Abstract
Background:
Acquired immunodeficiency syndrome (AIDS), stemming from human immunodeficiency virus (HIV) infection, persists as a global concern, despite decreased prevalence due to enhanced therapy and preventive measures. Primary central nervous system lymphoma (PCNSL), a non-Hodgkin lymphoma, necessitates prompt brain imaging. However, nonspecific symptoms can lead to delayed diagnosis. Herein, we present a case of HIV-associated primary CNS lymphoma (HIV-PCNSL) characterized by atypical clinical presentation and laboratory findings.
Case presentation:
We report a case of a 36-year-old male with no medical history presenting with symptoms including fatigue, left leg weakness, hypoglycemia, and loss of consciousness. Diagnostic evaluations revealed multifocal low-density brain changes and the presence of nontyphoidal Salmonella in blood cultures. Subsequent investigations confirmed acquired immunodeficiency syndrome (AIDS) with concurrent human immunodeficiency virus (HIV) infection. Clinical manifestations and laboratory results suggested panhypopituitarism. A stereotactic brain biopsy confirmed primary central nervous system lymphoma (PCNSL). The patient underwent a comprehensive treatment regimen involving Rituximab and high-dose methotrexate for lymphoma, highly active antiretroviral therapy (HAART) for HIV, and hormone replacement therapy for secondary adrenal insufficiency.
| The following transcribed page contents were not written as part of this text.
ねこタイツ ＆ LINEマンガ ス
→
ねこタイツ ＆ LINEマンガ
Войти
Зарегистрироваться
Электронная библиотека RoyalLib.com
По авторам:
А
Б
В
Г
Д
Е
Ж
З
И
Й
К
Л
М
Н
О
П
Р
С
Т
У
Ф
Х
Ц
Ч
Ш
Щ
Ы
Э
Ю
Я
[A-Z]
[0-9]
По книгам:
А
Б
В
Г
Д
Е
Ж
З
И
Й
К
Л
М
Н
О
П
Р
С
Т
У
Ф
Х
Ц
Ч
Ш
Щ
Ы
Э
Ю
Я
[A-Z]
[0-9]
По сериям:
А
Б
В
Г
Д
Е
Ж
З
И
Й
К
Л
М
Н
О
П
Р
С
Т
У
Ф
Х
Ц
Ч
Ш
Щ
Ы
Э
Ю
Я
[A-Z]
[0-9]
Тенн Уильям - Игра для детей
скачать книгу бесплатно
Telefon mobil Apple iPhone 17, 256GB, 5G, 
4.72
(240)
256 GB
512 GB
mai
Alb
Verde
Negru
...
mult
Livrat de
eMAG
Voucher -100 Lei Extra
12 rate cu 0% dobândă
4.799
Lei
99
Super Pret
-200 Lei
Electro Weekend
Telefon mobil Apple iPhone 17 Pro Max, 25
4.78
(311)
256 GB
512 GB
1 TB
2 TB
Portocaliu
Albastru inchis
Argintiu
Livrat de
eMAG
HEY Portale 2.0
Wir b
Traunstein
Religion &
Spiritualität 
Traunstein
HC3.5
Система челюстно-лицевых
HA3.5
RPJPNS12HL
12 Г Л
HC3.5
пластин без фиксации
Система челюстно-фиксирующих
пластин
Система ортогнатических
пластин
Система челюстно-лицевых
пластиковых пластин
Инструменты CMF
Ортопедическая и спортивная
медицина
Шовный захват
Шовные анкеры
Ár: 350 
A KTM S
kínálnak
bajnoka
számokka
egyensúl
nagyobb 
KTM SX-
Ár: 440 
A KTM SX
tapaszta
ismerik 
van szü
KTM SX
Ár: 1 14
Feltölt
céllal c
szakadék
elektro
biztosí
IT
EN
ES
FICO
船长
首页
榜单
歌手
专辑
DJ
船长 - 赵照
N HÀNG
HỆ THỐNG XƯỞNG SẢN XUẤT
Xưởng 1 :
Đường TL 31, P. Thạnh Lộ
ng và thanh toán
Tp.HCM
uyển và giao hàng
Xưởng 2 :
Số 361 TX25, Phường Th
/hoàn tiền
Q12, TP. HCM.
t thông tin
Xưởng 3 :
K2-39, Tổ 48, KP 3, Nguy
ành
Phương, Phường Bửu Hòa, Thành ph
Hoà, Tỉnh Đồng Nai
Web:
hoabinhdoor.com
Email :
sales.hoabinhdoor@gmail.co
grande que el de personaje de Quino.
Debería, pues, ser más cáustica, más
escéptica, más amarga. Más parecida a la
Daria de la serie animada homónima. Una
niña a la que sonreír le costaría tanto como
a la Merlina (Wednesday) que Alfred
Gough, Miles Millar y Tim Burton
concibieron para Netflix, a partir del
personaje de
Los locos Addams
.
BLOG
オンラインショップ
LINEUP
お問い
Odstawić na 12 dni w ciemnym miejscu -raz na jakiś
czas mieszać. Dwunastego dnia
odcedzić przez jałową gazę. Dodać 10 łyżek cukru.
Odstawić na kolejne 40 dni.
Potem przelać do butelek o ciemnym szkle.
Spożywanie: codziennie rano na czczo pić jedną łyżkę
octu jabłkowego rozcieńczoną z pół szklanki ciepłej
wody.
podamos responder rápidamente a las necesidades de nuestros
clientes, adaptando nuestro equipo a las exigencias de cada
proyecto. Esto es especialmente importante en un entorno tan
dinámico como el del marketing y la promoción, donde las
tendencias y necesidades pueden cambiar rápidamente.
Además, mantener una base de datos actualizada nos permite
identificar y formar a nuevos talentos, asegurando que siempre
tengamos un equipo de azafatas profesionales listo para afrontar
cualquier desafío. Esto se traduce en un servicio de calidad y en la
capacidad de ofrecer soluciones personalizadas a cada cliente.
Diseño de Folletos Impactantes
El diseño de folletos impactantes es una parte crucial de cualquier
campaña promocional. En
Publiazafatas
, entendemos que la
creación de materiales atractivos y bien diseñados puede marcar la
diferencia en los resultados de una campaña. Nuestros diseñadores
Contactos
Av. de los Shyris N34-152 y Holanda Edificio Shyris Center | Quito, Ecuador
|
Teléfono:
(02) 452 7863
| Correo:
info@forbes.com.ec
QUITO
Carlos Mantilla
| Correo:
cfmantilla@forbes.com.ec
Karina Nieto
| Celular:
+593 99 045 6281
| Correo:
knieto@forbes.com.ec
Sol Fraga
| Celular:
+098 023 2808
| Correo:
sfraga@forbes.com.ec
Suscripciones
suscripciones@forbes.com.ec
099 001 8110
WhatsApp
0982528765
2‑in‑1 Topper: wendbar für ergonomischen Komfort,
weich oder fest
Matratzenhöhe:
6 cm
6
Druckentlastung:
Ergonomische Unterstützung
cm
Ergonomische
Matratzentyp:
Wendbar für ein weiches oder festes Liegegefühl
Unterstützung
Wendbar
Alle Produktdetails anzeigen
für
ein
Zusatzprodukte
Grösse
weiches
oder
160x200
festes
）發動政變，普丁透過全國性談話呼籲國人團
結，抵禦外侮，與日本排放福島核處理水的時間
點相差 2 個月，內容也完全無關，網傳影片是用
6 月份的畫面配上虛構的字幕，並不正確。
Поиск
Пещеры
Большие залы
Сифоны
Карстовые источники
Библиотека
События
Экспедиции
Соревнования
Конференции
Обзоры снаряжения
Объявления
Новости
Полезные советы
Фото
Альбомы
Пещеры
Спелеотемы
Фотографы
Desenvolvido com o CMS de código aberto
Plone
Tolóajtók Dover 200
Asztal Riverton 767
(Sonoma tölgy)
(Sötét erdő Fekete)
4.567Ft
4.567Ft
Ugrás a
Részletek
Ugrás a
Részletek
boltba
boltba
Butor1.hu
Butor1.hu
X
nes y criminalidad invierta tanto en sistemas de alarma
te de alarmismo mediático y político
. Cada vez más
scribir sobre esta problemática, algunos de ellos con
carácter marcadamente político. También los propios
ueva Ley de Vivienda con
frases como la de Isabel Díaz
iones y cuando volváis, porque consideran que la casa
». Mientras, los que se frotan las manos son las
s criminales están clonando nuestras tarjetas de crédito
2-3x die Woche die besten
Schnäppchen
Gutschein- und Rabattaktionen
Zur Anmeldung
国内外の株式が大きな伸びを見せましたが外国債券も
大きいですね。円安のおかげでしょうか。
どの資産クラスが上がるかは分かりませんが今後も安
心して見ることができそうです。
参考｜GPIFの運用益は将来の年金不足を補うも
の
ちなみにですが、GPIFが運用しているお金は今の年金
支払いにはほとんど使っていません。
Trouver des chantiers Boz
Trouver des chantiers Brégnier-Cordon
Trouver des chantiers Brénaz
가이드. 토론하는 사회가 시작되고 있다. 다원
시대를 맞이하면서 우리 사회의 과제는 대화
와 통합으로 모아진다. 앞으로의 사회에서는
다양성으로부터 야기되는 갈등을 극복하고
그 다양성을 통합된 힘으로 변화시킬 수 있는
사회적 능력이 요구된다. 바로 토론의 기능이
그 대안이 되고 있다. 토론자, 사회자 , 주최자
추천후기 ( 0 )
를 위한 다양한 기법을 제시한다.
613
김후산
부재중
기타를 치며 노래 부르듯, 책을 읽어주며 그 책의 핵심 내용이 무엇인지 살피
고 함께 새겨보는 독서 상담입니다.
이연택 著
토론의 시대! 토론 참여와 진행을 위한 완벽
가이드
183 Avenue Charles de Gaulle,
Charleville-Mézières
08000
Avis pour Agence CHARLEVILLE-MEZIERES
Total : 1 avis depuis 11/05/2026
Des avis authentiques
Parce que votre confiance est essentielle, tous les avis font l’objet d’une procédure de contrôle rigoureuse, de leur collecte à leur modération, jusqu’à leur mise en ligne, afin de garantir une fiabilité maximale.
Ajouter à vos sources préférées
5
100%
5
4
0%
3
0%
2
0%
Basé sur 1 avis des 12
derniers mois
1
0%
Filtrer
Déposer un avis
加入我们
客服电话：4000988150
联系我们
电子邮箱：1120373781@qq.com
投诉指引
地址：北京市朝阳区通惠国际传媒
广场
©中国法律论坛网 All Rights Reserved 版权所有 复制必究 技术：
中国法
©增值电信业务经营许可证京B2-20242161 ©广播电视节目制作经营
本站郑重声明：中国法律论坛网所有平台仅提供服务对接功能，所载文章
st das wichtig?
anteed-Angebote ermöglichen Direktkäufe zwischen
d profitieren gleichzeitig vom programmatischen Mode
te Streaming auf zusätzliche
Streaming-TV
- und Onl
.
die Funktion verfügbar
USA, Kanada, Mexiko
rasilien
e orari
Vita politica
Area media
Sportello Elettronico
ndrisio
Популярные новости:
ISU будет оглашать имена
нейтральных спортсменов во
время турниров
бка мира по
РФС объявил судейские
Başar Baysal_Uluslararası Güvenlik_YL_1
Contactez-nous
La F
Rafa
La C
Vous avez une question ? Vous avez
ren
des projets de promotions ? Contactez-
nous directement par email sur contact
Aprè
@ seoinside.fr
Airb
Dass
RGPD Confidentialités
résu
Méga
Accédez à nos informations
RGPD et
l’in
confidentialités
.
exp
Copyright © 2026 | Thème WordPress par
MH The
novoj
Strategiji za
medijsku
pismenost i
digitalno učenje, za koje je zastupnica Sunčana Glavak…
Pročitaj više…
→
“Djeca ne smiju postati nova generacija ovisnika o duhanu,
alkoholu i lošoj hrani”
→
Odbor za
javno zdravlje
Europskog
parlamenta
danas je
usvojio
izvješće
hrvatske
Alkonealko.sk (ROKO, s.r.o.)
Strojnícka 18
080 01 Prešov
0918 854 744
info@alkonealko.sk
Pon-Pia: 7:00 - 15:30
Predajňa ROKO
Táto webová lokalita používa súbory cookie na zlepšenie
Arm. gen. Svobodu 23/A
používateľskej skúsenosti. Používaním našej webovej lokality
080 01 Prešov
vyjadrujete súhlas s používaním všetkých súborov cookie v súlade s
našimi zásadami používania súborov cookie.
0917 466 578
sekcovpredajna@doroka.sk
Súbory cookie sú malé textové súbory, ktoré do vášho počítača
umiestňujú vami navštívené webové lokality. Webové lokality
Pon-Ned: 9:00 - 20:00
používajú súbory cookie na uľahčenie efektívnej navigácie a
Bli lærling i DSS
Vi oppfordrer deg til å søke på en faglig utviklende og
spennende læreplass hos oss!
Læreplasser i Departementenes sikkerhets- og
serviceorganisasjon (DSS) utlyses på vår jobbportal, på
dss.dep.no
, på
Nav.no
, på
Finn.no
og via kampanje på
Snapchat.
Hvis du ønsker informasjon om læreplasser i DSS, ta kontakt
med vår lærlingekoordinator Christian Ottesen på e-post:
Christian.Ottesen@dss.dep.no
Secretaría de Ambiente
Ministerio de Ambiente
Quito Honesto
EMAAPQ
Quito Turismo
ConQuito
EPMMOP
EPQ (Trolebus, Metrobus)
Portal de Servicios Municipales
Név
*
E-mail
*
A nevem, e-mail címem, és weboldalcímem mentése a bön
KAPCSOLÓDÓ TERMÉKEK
This integrated approach resulted in tumor size reduction and overall clinical improvement.
Conclusions:
AIDS may manifest with diverse symptoms, particularly when neurological deficits are evident, prompting consideration of opportunistic brain infections or malignancies. Our case presentation elucidates the clinical rationale and diagnostic trajectory for detecting AIDS in a young man with hypoglycemia and left leg weakness. This underscores not only the atypical manifestations and differential diagnosis of brain lesions in AIDS patients but also advocates for a comprehensive approach.